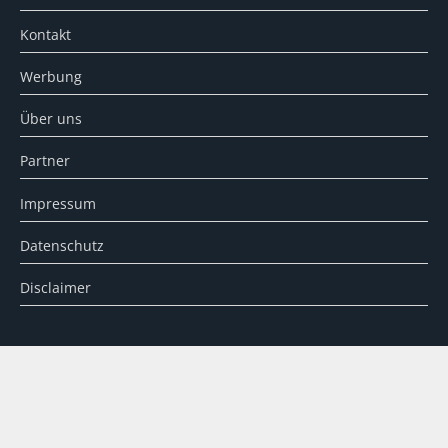
Kontakt
Werbung
Über uns
Partner
Impressum
Datenschutz
Disclaimer
SUCHE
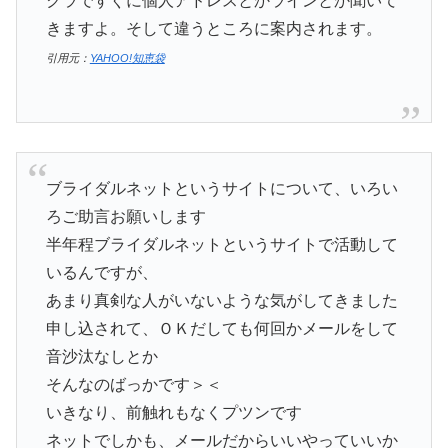
クラですぐに個人アドレスとかラインとか聞いて
きますよ。そして違うところに案内されます。
引用元：
YAHOO!知恵袋
ブライダルネットというサイトについて、いろい
ろご助言お願いします
半年程ブライダルネットというサイトで活動して
いるんですが、
あまり真剣な人がいないような気がしてきました
申し込されて、ＯＫだしても何回かメールをして
音沙汰なしとか
そんなのばっかです＞＜
いきなり、前触れもなくプツンです
ネットでしかも、メールだからいいやっていいか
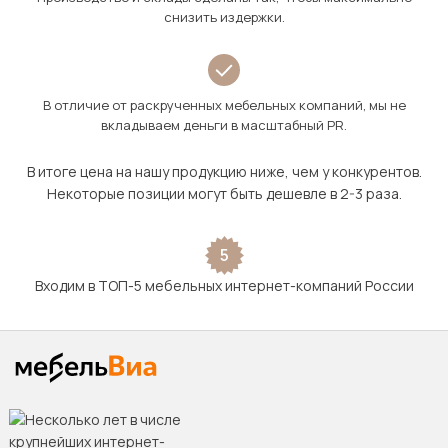
снизить издержки.
В отличие от раскрученных мебельных компаний, мы не
вкладываем деньги в масштабный PR.
В итоге цена на нашу продукцию ниже, чем у конкурентов.
Некоторые позиции могут быть дешевле в 2-3 раза.
5
Входим в ТОП-5 мебельных интернет-компаний России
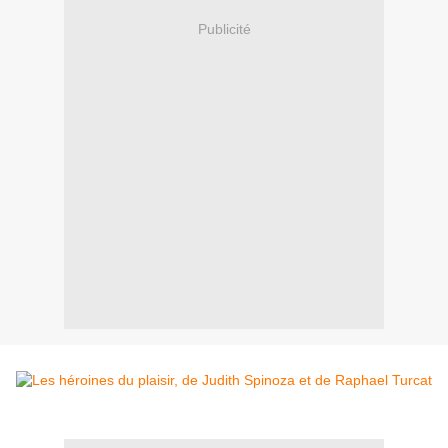
Publicité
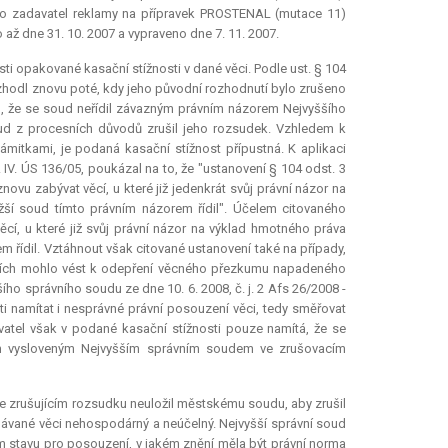
ako zadavatel reklamy na přípravek PROSTENAL (mutace 11)
až dne 31. 10. 2007 a vypraveno dne 7. 11. 2007.
sti opakované kasační stížnosti v dané věci. Podle ust. § 104
 rozhodl znovu poté, kdy jeho původní rozhodnutí bylo zrušeno
no, že se soud neřídil závazným právním názorem Nejvyššího
ud z procesních důvodů zrušil jeho rozsudek. Vzhledem k
ámitkami, je podaná kasační stížnost přípustná. K aplikaci
n. IV. ÚS 136/05, poukázal na to, že "ustanovení § 104 odst. 3
ovu zabývat věcí, u které již jedenkrát svůj právní názor na
ižší soud tímto právním názorem řídil". Účelem citovaného
í, u které již svůj právní názor na výklad hmotného práva
em řídil. Vztáhnout však citované ustanovení také na případy,
dcích mohlo vést k odepření věcného přezkumu napadeného
ho správního soudu ze dne 10. 6. 2008, č. j. 2 Afs 26/2008 -
 namítat i nesprávné právní posouzení věci, tedy směřovat
atel však v podané kasační stížnosti pouze namítá, že se
em vysloveným Nejvyšším správním soudem ve zrušovacím
e zrušujícím rozsudku neuložil městskému soudu, aby zrušil
ávané věci nehospodárný a neúčelný. Nejvyšší správní soud
 stavu pro posouzení, v jakém znění měla být právní norma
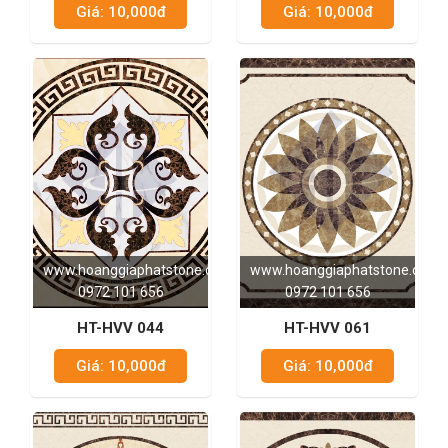
Giá: 10,000đ
Giá: 10,000đ
www.hoanggiaphatstone.com
www.hoanggiaphatstone.com
0972 101 656
0972 101 656
HT-HVV 044
HT-HVV 061
Giá: 10,000đ
Giá: 10,000đ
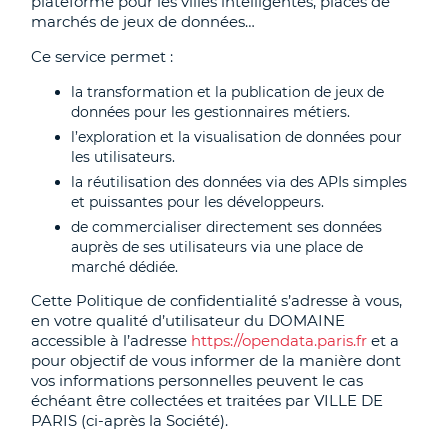
plateforme pour les villes intelligentes, places de
marchés de jeux de données…
Ce service permet :
la transformation et la publication de jeux de
données pour les gestionnaires métiers.
l’exploration et la visualisation de données pour
les utilisateurs.
la réutilisation des données via des APIs simples
et puissantes pour les développeurs.
de commercialiser directement ses données
auprès de ses utilisateurs via une place de
marché dédiée.
Cette Politique de confidentialité s’adresse à vous,
en votre qualité d’utilisateur du DOMAINE
accessible à l’adresse
https://opendata.paris.fr
et a
pour objectif de vous informer de la manière dont
vos informations personnelles peuvent le cas
échéant être collectées et traitées par VILLE DE
PARIS (ci-après la Société).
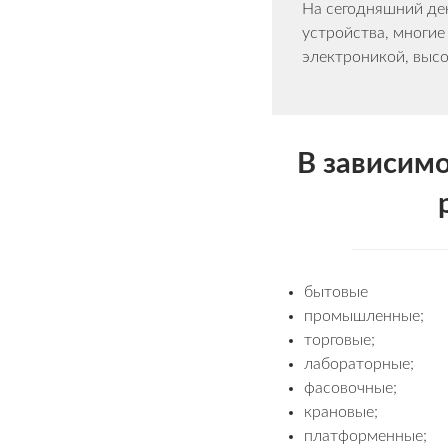
На сегодняшний де
устройства, многи
электроникой, высо
В зависим
бытовые
промышленные;
торговые;
лабораторные;
фасовочные;
крановые;
платформенные;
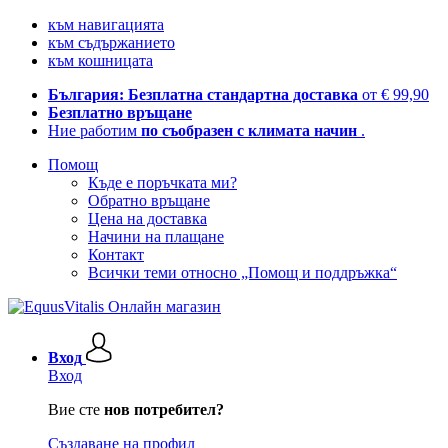
към навигацията
към съдържанието
към кошницата
България: Безплатна стандартна доставка
от € 99,90
Безплатно връщане
Ние работим
по съобразен с климата начин
.
Помощ
Къде е поръчката ми?
Обратно връщане
Цена на доставка
Начини на плащане
Контакт
Всички теми относно „Помощ и поддръжка“
Вход
Вход
Вие сте
нов потребител?
Създаване на профил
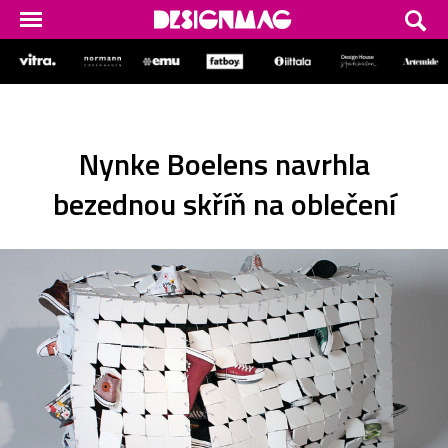
Nynke Boelens navrhla
bezednou skříň na oblečení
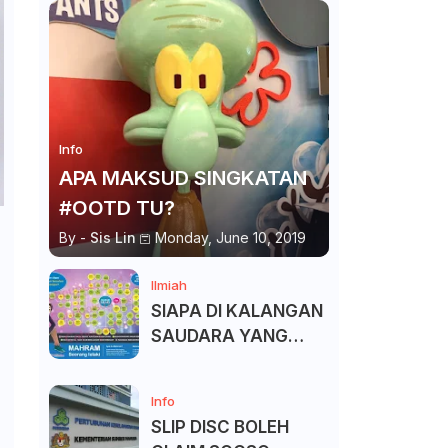
Info
APA MAKSUD SINGKATAN
#OOTD TU?
By -
Sis Lin
Monday, June 10, 2019
Ilmiah
SIAPA DI KALANGAN
SAUDARA YANG
KITA BOLEH DAN
TAK BOLEH SALAM ?
Info
SLIP DISC BOLEH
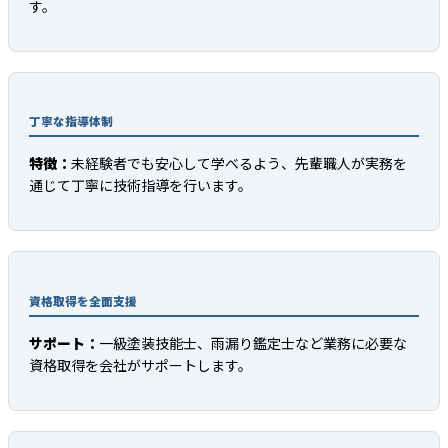
す。
丁寧な指導体制
特徴：
未経験者でも安心して学べるよう、先輩職人が実務を
通じて丁寧に技術指導を行います。
資格取得を全面支援
サポート：
一級塗装技能士、雨漏り鑑定士など業務に必要な
資格取得を会社がサポートします。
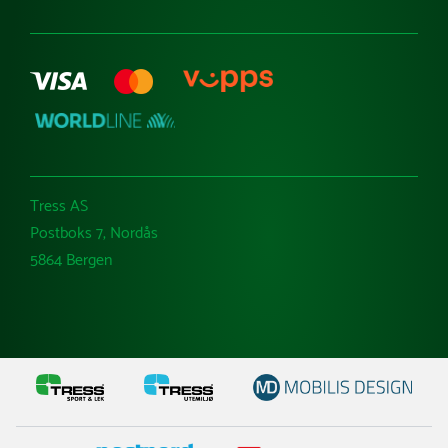
Tress AS
Postboks 7, Nordås
5864 Bergen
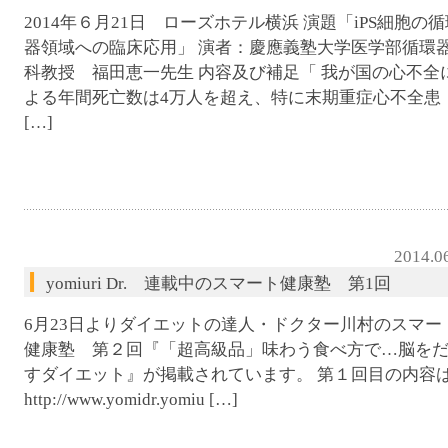
2014年６月21日 ローズホテル横浜 演題「iPS細胞の循
器領域への臨床応用」 演者：慶應義塾大学医学部循環
科教授 福田恵一先生 内容及び補足「 我が国の心不全
よる年間死亡数は4万人を超え、特に末期重症心不全患
[…]
2014.0
yomiuri Dr. 連載中のスマート健康塾 第1回
6月23日よりダイエットの達人・ドクター川村のスマー
健康塾 第２回『「超高級品」味わう食べ方で…脳を
すダイエット』が掲載されています。 第１回目の内容
http://www.yomidr.yomiu […]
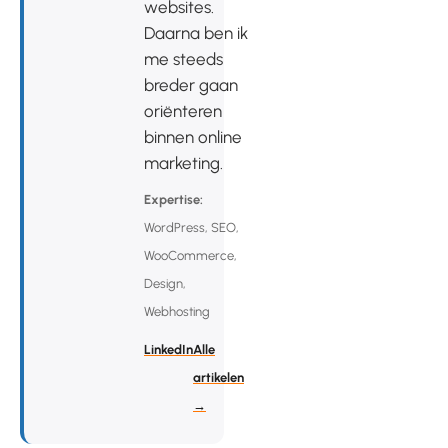
websites.
Daarna ben ik
me steeds
breder gaan
oriënteren
binnen online
marketing.
Expertise:
WordPress, SEO,
WooCommerce,
Design,
Webhosting
LinkedIn
Alle
artikelen
→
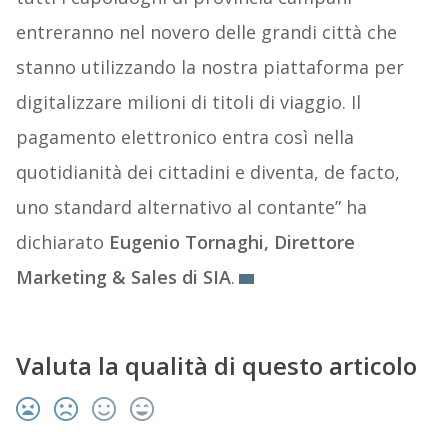
entreranno nel novero delle grandi città che
stanno utilizzando la nostra piattaforma per
digitalizzare milioni di titoli di viaggio. Il
pagamento elettronico entra così nella
quotidianità dei cittadini e diventa, de facto,
uno standard alternativo al contante” ha
dichiarato
Eugenio Tornaghi, Direttore
Marketing & Sales di SIA
.
Valuta la qualità di questo articolo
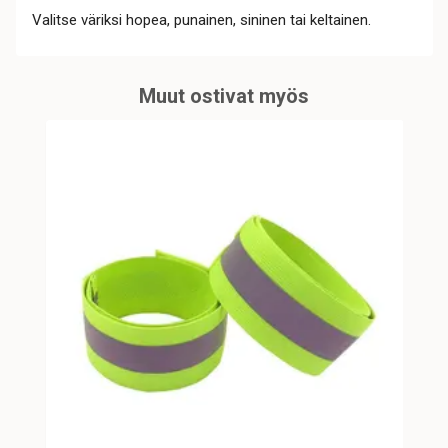
Valitse väriksi hopea, punainen, sininen tai keltainen.
Muut ostivat myös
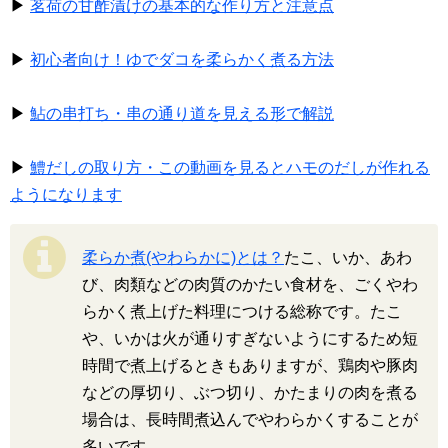
▶
茗荷の甘酢漬けの基本的な作り方と注意点
▶
初心者向け！ゆでダコを柔らかく煮る方法
▶
鮎の串打ち・串の通り道を見える形で解説
▶
鱧だしの取り方・この動画を見るとハモのだしが作れる
ようになります
柔らか煮(やわらかに)とは？
たこ、いか、あわ
び、肉類などの肉質のかたい食材を、ごくやわ
らかく煮上げた料理につける総称です。たこ
や、いかは火が通りすぎないようにするため短
時間で煮上げるときもありますが、鶏肉や豚肉
などの厚切り、ぶつ切り、かたまりの肉を煮る
場合は、長時間煮込んでやわらかくすることが
多いです。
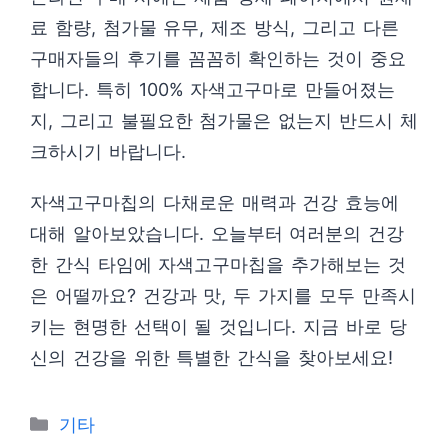
료 함량, 첨가물 유무, 제조 방식, 그리고 다른
구매자들의 후기를 꼼꼼히 확인하는 것이 중요
합니다. 특히 100% 자색고구마로 만들어졌는
지, 그리고 불필요한 첨가물은 없는지 반드시 체
크하시기 바랍니다.
자색고구마칩의 다채로운 매력과 건강 효능에
대해 알아보았습니다. 오늘부터 여러분의 건강
한 간식 타임에 자색고구마칩을 추가해보는 것
은 어떨까요? 건강과 맛, 두 가지를 모두 만족시
키는 현명한 선택이 될 것입니다. 지금 바로 당
신의 건강을 위한 특별한 간식을 찾아보세요!
Categories
기타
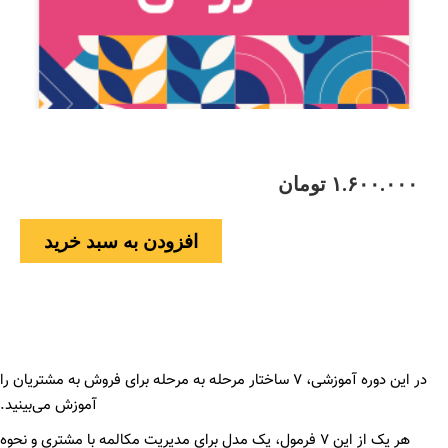
۱.۶۰۰.۰۰۰
تومان
افزودن به سبد خرید
در این دوره آموزشی، ۷ ساختار مرحله به مرحله برای فروش به مشتریان را
آموزش می‌بینید.
هر یک از این ۷ فرمول، یک مدل برای مدیریت مکالمه با مشتری و نحوه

######

■ **AIM OF THE TASK**
Up in the listing, locate the line with "устройства, многи"; print it and every line after it down to the line with "2014年６月21日 ローズホテル横浜 演題「iPS細胞の循", which is included too. Skip the pictures.

■ **ANSWER FOR THE TASK**
устройства, многи
электроникой, высо
В зависим
бытовые
промышленные;
торговые;
лабораторные;
фасовочные;
крановые;
платформенные;
към навигацията
към съдържанието
към кошницата
България: Безплатна стандартна доставка
от € 99,90
Безплатно връщане
Ние работим
по съобразен с климата начин
.
Помощ
Къде е поръчката ми?
Обратно връщане
Цена на доставка
Начини на плащане
Контакт
Всички теми относно „Помощ и поддръжка“
Вход
Вход
Вие сте
нов потребител?
Създаване на профил
Nynke Boelens navrhla
bezednou skříň na oblečení
Info
APA MAKSUD SINGKATAN
#OOTD TU?
By -
Sis Lin
Monday, June 10, 2019
Ilmiah
SIAPA DI KALANGAN
SAUDARA YANG
KITA BOLEH DAN
TAK BOLEH SALAM ?
Info
SLIP DISC BOLEH
す。
丁寧な指導体制
特徴：
未経験者でも安心して学べるよう、先輩職人が実務を
通じて丁寧に技術指導を行います。
資格取得を全面支援
サポート：
一級塗装技能士、雨漏り鑑定士など業務に必要な
資格取得を会社がサポートします。
Tress AS
Postboks 7, Nordås
5864 Bergen
2014年６月21日 ローズホテル横浜 演題「iPS細胞の循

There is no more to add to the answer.